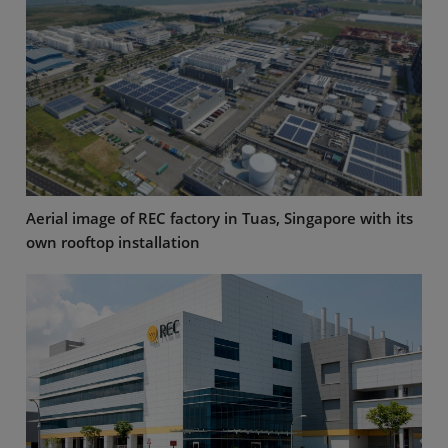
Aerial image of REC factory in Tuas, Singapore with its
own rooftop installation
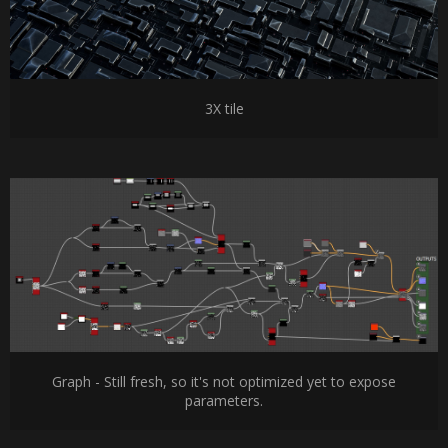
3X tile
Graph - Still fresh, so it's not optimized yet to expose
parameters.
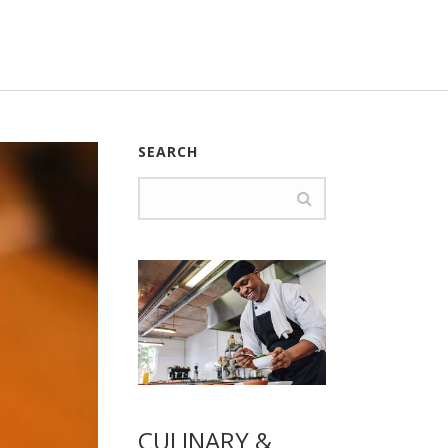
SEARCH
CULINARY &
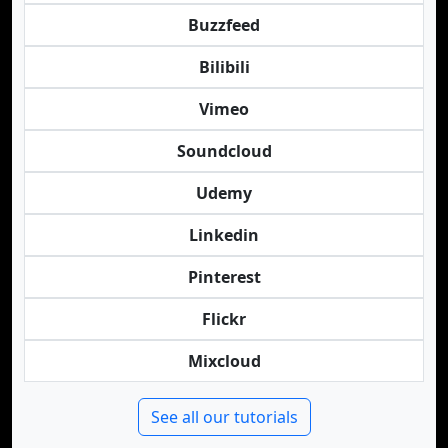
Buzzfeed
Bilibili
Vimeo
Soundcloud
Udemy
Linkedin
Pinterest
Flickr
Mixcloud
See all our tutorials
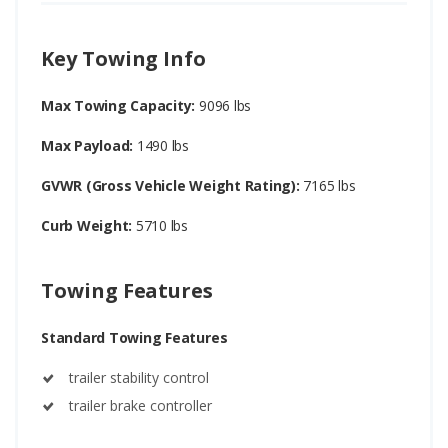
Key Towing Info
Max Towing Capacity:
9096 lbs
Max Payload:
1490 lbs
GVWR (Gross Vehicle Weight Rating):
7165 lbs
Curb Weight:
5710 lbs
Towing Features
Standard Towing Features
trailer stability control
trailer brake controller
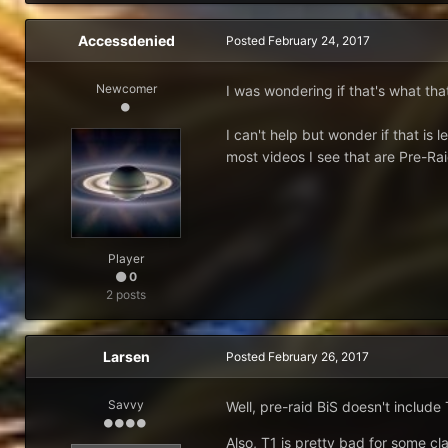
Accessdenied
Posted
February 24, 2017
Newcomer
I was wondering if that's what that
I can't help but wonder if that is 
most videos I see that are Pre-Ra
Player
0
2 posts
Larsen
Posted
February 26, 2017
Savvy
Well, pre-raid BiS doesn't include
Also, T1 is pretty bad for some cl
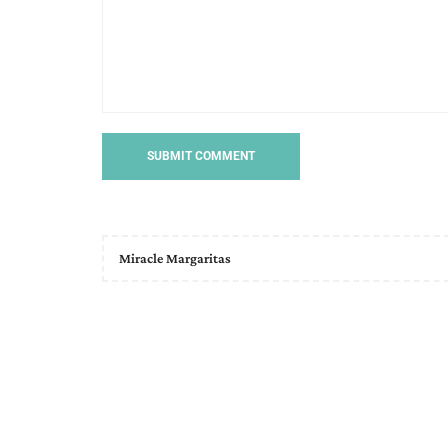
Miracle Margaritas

------------------------------------------------------------

## Work task
Pull out every line in the records above that contains the string "trailer".

## Output
trailer stability control
trailer brake controller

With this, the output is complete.